The Stoic’s Response to Corona
At its core, Stoicism is about one thing and one thing alone: separating what you control from what you don’t. There are other good habits to practice, beneficial attitudes to pick up, and many concepts to study, but, at the end of the day, they all follow from this one commitment.
Imagine looking at everything in life through this filter. Your thoughts, your emotions, the events that transpire. It all comes down to a single question:
What do I control here?
Before reacting, initiating, even thinking or processing your feelings, make an effort to dissect what’s in your grasp from what isn’t — and detach from the latter. You’ll be calmer, act more rationally, and won’t abandon hope at the first sign of difficulty.
Generally, this’ll allow you to enjoy the good times while they last without forgetting that they’ll pass. Meanwhile, negative events, thoughts, and feelings won’t disturb your inner peace. They’ll still be there, like flies whizzing around an ox in the sun — they just won’t bother you as much.
In light of the current coronavirus situation, a calm mind is more important than ever. Let’s discern what specifically we control and don’t control about it.

Directions for this task — Copy the text above on the Stoic response to the coronavirus, word for word, in full.

Data section —
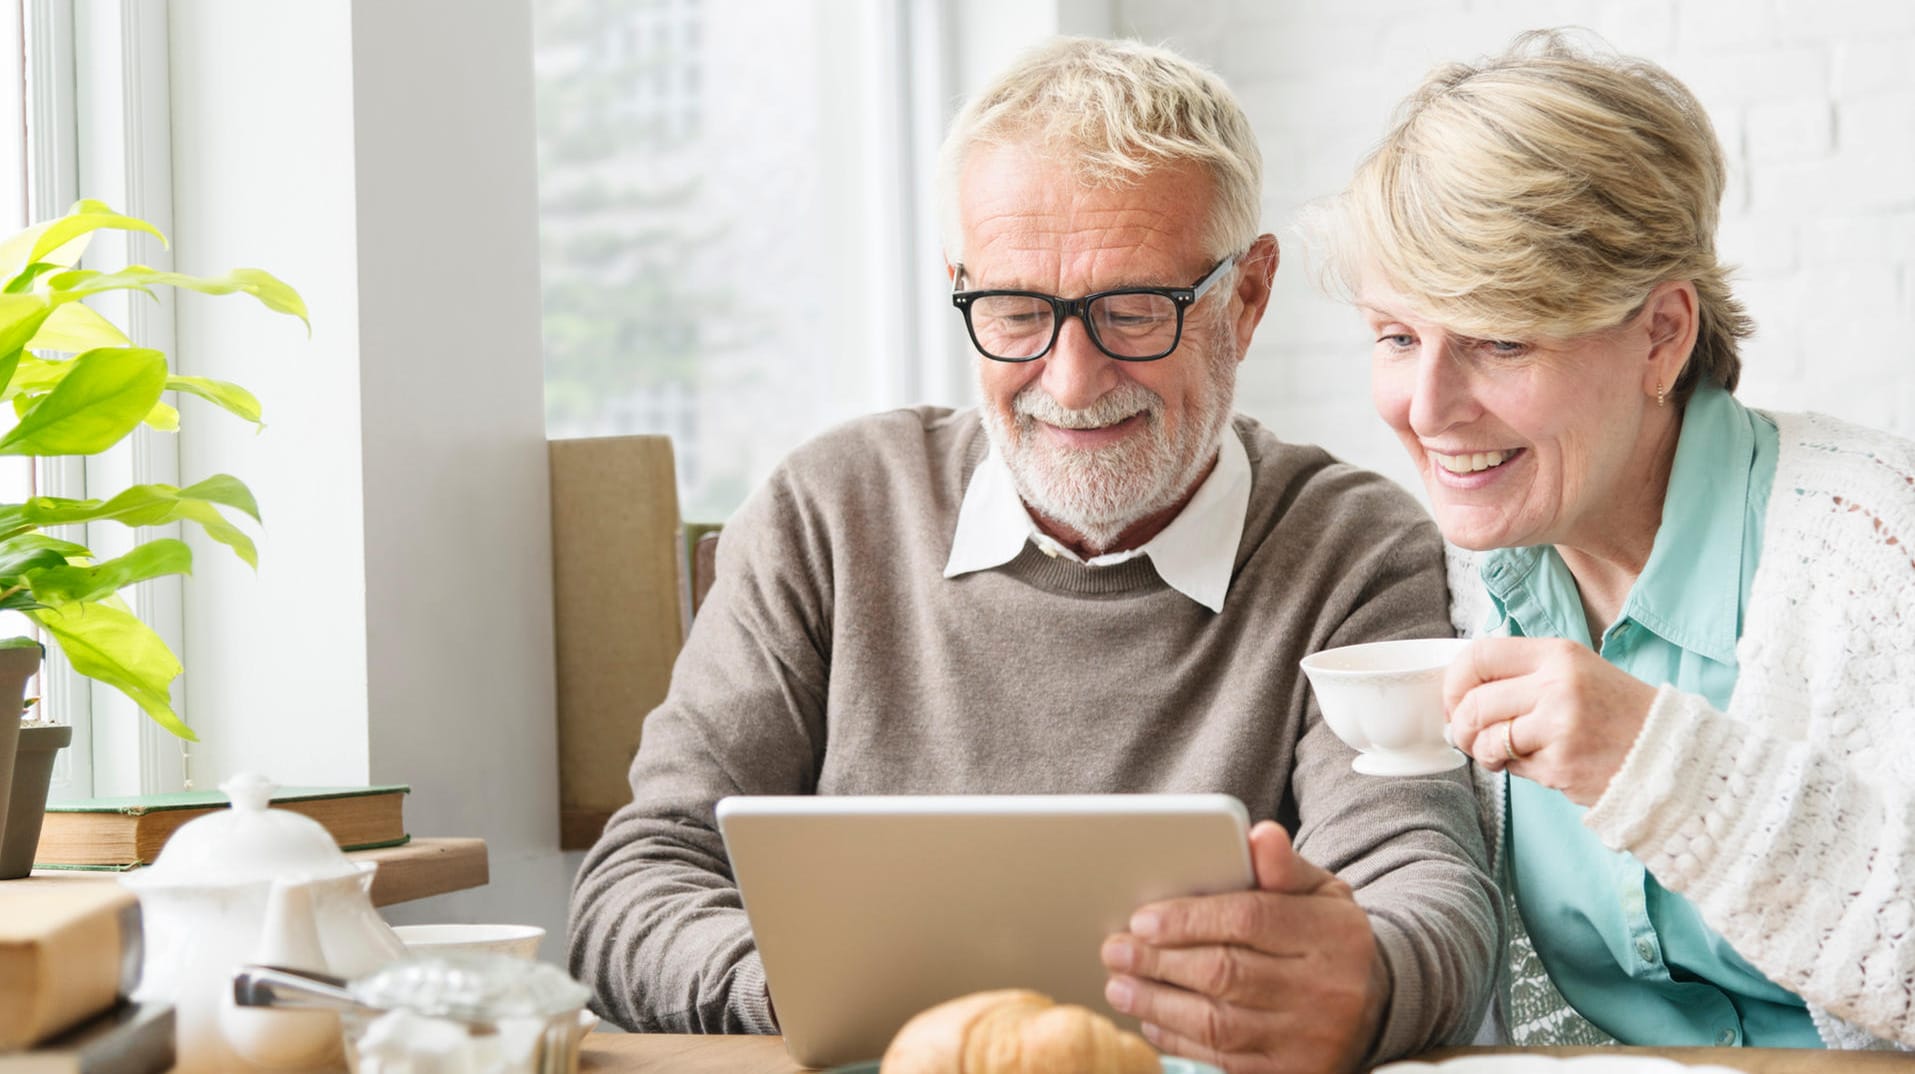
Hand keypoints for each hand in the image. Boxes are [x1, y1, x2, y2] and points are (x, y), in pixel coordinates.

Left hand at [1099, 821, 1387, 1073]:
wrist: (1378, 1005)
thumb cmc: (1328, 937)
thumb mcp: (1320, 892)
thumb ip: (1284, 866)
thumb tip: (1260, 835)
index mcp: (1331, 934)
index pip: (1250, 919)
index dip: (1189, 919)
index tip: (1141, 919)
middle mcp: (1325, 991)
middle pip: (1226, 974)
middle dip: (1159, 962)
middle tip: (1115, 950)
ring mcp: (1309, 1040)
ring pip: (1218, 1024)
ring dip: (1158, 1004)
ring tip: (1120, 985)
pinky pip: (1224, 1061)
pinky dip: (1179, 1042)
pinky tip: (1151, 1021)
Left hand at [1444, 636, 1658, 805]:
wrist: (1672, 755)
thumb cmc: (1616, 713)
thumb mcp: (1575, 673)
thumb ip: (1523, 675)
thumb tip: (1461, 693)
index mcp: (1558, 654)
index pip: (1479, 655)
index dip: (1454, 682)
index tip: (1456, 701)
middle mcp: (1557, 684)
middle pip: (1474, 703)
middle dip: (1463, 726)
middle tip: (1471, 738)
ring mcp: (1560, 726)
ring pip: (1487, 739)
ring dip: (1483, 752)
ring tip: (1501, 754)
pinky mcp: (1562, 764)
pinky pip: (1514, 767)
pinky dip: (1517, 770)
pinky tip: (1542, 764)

Written response —
The Stoic’s Response to Corona
At its core, Stoicism is about one thing and one thing alone: separating what you control from what you don’t. There are other good habits to practice, beneficial attitudes to pick up, and many concepts to study, but, at the end of the day, they all follow from this one commitment.
Imagine looking at everything in life through this filter. Your thoughts, your emotions, the events that transpire. It all comes down to a single question:
What do I control here?
Before reacting, initiating, even thinking or processing your feelings, make an effort to dissect what’s in your grasp from what isn’t — and detach from the latter. You’ll be calmer, act more rationally, and won’t abandon hope at the first sign of difficulty.
Generally, this’ll allow you to enjoy the good times while they last without forgetting that they’ll pass. Meanwhile, negative events, thoughts, and feelings won’t disturb your inner peace. They’ll still be there, like flies whizzing around an ox in the sun — they just won’t bother you as much.
In light of the current coronavirus situation, a calm mind is more important than ever. Let’s discern what specifically we control and don’t control about it.